Re: [RFC 0/2] io_uring: examine request result only after completion

Jens Axboe <axboe@xxxxxxxxx> · Thu, 24 Oct 2019 16:31:31 -0600

On 10/24/19 1:18 PM, Bijan Mottahedeh wrote:
> 
> On 10/24/19 10:09 AM, Jens Axboe wrote:
>> On 10/24/19 3:18 AM, Bijan Mottahedeh wrote:
>>> Running an fio test consistenly crashes the kernel with the trace included
>>> below.  The root cause seems to be the code in __io_submit_sqe() that
>>> checks the result of a request for -EAGAIN in polled mode, without
>>> ensuring first that the request has completed:
>>>
>>> 	if (ctx->flags & IORING_SETUP_IOPOLL) {
>>> 		if (req->result == -EAGAIN)
>>> 			return -EAGAIN;
>> I'm a little confused, because we should be holding the submission
>> reference to the request still at this point. So how is it going away?
>> I must be missing something...
> 
> I don't think the submission reference is going away...
> 
> I *think* the problem has to do with the fact that
> io_complete_rw_iopoll() which sets REQ_F_IOPOLL_COMPLETED is being
> called from interrupt context in my configuration and so there is a
> potential race between updating the request there and checking it in
> __io_submit_sqe().
> 
> My first workaround was to simply poll for REQ_F_IOPOLL_COMPLETED in the
> code snippet above:
> 
>       if (req->result == --EAGAIN) {
> 
>           poll for REQ_F_IOPOLL_COMPLETED
> 
>           return -EAGAIN;
> 
> }
> 
> and that got rid of the problem.

But that will not work at all for a proper poll setup, where you don't
trigger any IRQs... It only happens to work for this case because you're
still triggering interrupts. But even in that case, it's not a real
solution, but I don't think that's the argument here ;-)

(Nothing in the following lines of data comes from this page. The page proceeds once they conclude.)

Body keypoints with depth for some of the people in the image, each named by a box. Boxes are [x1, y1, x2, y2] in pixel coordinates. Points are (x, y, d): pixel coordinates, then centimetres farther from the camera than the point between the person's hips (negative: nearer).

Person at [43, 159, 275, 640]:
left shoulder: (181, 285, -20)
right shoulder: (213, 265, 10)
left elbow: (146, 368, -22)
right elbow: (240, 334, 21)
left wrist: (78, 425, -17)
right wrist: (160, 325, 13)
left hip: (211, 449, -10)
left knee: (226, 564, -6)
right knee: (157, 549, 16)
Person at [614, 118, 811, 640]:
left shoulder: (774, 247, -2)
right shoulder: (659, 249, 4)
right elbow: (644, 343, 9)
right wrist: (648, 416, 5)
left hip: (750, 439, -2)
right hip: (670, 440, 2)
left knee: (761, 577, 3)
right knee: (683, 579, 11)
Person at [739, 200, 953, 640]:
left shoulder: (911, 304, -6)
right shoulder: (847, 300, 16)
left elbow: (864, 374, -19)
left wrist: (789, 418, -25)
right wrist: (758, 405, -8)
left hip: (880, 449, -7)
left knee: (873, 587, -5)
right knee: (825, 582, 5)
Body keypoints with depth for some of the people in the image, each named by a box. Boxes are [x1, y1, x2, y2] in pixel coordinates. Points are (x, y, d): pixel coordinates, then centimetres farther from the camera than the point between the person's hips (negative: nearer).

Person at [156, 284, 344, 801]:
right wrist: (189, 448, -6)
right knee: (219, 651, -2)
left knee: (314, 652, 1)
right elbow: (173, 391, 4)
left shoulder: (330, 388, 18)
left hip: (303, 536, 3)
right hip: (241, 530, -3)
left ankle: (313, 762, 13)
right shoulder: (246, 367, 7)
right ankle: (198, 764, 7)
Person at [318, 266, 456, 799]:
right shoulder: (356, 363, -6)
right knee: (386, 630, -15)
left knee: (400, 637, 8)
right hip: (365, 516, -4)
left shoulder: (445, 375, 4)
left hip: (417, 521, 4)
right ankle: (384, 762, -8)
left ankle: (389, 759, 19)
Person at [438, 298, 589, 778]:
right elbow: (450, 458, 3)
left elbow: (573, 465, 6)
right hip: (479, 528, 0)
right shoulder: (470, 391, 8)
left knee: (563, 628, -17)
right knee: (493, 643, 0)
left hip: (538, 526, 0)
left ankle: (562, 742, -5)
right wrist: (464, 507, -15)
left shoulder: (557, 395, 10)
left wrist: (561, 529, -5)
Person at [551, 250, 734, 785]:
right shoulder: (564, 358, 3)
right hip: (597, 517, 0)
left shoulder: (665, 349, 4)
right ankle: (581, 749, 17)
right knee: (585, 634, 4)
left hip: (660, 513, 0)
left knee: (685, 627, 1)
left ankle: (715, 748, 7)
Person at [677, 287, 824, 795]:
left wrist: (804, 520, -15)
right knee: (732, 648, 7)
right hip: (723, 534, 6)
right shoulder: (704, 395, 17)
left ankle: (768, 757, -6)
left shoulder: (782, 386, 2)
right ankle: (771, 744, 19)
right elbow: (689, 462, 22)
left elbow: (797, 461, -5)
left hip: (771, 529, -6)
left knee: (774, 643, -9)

I see what the race is now, it's specific to IRQ driven polling. We
really should just disallow that, to be honest, it doesn't make any
sense. But let me think about if we can do a reasonable solution to this
that doesn't involve adding overhead for a proper setup.

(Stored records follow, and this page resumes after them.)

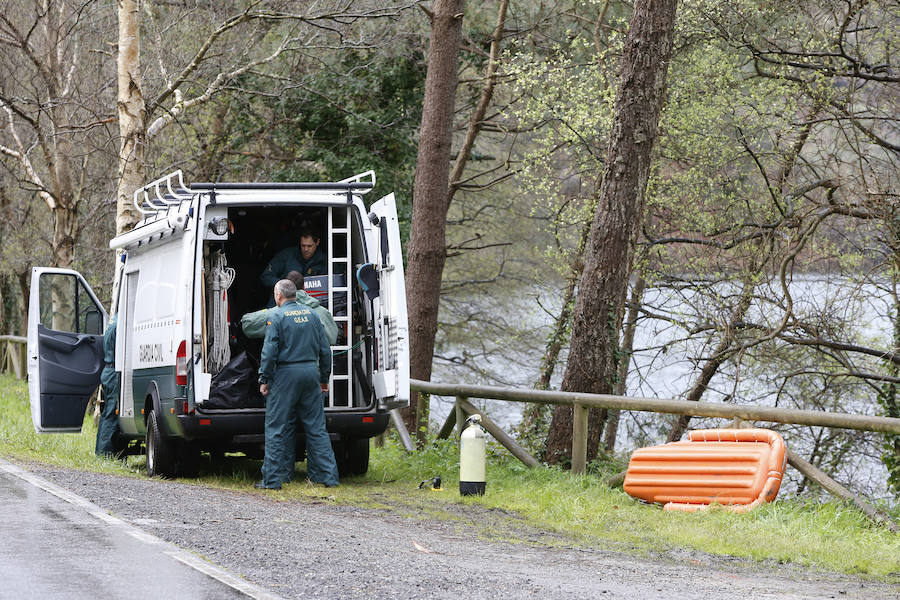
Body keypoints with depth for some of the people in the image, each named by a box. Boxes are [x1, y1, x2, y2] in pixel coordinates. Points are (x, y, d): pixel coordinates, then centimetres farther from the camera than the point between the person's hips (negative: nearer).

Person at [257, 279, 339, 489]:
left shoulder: (276, 316, -7)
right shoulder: (310, 314, 10)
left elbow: (269, 351, -13)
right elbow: (325, 349, 12)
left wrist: (264, 380, -6)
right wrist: (324, 378, 20)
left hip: (286, 374, -5)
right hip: (311, 372, 5)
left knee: (277, 429, -1)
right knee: (316, 427, 9)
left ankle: (273, 478, -3)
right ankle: (327, 475, 8)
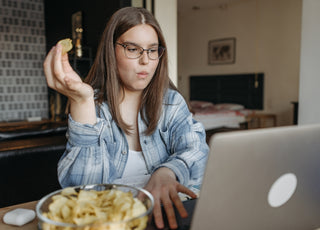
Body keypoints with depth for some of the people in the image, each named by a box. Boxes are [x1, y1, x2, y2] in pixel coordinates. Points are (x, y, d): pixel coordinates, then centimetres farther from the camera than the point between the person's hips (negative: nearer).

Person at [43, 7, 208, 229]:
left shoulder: (172, 102, 5)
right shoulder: (95, 106, -2)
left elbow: (197, 150, -8)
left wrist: (167, 173, -30)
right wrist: (82, 102, -22)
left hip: (163, 210, 1)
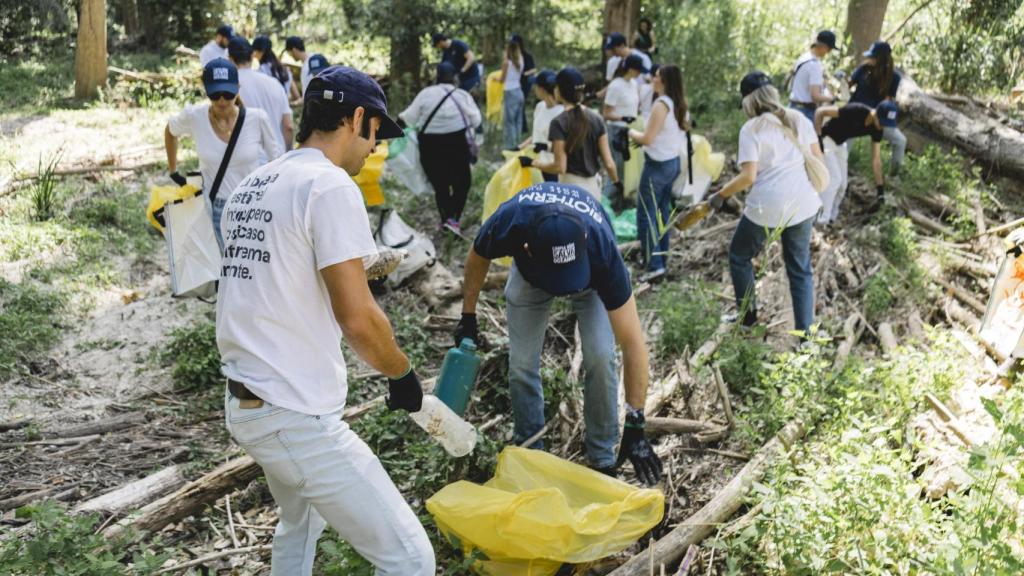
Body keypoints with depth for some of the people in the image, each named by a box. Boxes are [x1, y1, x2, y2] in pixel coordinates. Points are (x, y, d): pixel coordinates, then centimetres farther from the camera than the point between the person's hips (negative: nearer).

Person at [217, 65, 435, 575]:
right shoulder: (330, 185, -15)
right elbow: (357, 319, -21)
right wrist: (403, 374, -5)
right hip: (299, 418, -10)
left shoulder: (250, 187, 11)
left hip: (243, 403, 10)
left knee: (300, 527, 32)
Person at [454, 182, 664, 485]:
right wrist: (468, 316, -6)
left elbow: (633, 342, -38)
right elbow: (477, 258, -13)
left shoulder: (602, 249, -44)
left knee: (600, 356, -17)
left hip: (591, 274, -1)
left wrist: (635, 426, -38)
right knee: (522, 364, -5)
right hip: (529, 272, 2)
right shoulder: (508, 224, -42)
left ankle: (602, 460, 3)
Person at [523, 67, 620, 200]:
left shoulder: (559, 122, -14)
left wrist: (532, 163, -3)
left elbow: (560, 167, -16)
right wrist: (617, 183, 18)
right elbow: (608, 163, 1)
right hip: (593, 185, 5)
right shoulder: (596, 119, 1)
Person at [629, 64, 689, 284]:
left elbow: (647, 139, -19)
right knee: (662, 211, 19)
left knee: (645, 215, -5)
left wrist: (632, 133, -2)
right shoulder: (680, 105, 7)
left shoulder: (661, 104, -19)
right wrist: (643, 133, 10)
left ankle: (654, 265, -8)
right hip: (673, 162, 9)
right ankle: (661, 255, 28)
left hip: (657, 166, -9)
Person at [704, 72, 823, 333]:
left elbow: (748, 176, -18)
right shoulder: (799, 119, 6)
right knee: (800, 268, 15)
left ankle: (748, 314, 28)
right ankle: (805, 330, 15)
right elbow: (818, 159, 8)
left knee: (739, 256, 20)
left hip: (766, 208, -5)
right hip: (802, 204, 5)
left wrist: (719, 195, -7)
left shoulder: (751, 129, -9)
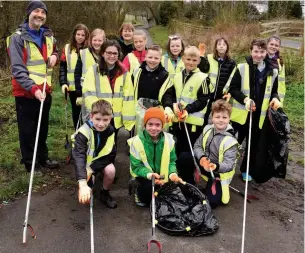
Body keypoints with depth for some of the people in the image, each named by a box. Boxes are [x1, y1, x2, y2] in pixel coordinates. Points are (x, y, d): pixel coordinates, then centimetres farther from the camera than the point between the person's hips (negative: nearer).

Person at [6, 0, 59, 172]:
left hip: (45, 91, 6)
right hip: (26, 93, -6)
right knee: (28, 131, 5)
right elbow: (18, 69, -19)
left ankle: (43, 157, 33)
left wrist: (54, 56, 2)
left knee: (43, 128, 17)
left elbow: (55, 51, 27)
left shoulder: (48, 36, 7)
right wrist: (33, 89, -29)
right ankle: (30, 163, 19)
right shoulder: (18, 38, -12)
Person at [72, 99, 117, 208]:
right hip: (86, 161, -2)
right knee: (85, 194, -16)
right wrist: (83, 185, -55)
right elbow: (79, 157, -43)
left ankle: (105, 193, 0)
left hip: (101, 160, 2)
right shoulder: (83, 132, -31)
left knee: (111, 170, -29)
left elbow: (111, 154, -14)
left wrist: (91, 168, -27)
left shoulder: (110, 131, -17)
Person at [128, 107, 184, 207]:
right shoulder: (137, 141, -17)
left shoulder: (169, 139, -8)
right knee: (149, 187, -31)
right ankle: (139, 193, 6)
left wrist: (173, 174, -21)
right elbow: (136, 167, -14)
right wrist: (150, 174, -32)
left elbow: (172, 161, 0)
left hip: (163, 176, 4)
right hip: (144, 176, -3)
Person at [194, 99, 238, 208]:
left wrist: (216, 166, -49)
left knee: (211, 201, -12)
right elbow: (197, 145, -6)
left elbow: (229, 164, -28)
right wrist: (202, 157, -27)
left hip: (218, 173, -5)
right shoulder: (207, 129, -9)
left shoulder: (230, 141, -25)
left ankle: (219, 188, 22)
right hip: (204, 165, 5)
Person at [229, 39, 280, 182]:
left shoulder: (272, 72, 3)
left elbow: (274, 91, 13)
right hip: (241, 114, -3)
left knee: (254, 144, 14)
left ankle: (246, 170, 32)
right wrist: (245, 99, -23)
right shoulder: (241, 68, -6)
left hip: (260, 115, 3)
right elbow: (233, 89, -7)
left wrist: (275, 98, -10)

>>> The request will be immediately resubmitted in io_sq_wq_submit_work(),
>>> potentially before the the fisrt submission has completed.  This creates
>>> a race where the original completion may set REQ_F_IOPOLL_COMPLETED in
>>> a freed submission request, overwriting the poisoned bits, casusing the
>>> panic below.
>>>
>>> 	do {
>>> 		ret = __io_submit_sqe(ctx, req, s, false);
>>> 		/*
>>> 		 * We can get EAGAIN for polled IO even though
>>> 		 * we're forcing a sync submission from here,
>>> 		 * since we can't wait for request slots on the
>>> 		 * block side.
>>> 		 */
>>> 		if (ret != -EAGAIN)
>>> 			break;
>>> 		cond_resched();
>>> 	} while (1);
>>>
>>> The suggested fix is to move a submitted request to the poll list
>>> unconditionally in polled mode.  The request can then be retried if
>>> necessary once the original submission has indeed completed.
>>>
>>> This bug raises an issue however since REQ_F_IOPOLL_COMPLETED is set
>>> in io_complete_rw_iopoll() from interrupt context.  NVMe polled queues
>>> however are not supposed to generate interrupts so it is not clear what
>>> is the reason for this apparent inconsitency.
>> It's because you're not running with poll queues for NVMe, hence you're
>> throwing a lot of performance away. Load nvme with poll_queues=X (or boot
>> with nvme.poll_queues=X, if built in) to have a set of separate queues
>> for polling. These don't have IRQs enabled, and it'll work much faster
>> for you.
>>
> That's what I did in fact.  I booted with nvme.poll_queues=36 (I figured
> 1 per core but I'm not sure what is a reasonable number).
> 
> I also checked that /sys/block/<nvme>/queue/io_poll = 1.
> 
> What's really odd is that the irq/sec numbers from mpstat and perf show
> equivalent values with/without polling (with/without fio "hipri" option)
> even though I can see from perf top that we are in fact polling in one
> case. I don't if I missing a step or something is off in my config.

Doesn't sound right. io_poll just says if polling is enabled, not if
it's IRQ driven or not. Try this, assuming nvme0n1 is the device in
question:

# cd /sys/kernel/debug/block/nvme0n1
# grep . hctx*/type
hctx0/type:default
hctx1/type:read
hctx2/type:read
hctx3/type:read
hctx4/type:poll
hctx5/type:poll
hctx6/type:poll
hctx7/type:poll

This is just a vm I have, hence just the 8 queues. But this shows a
proper mapping setup - 1 default queue, 3 read, and 4 poll queues.

Is nvme a module on your box? Or is it built-in?

-- 
Jens Axboe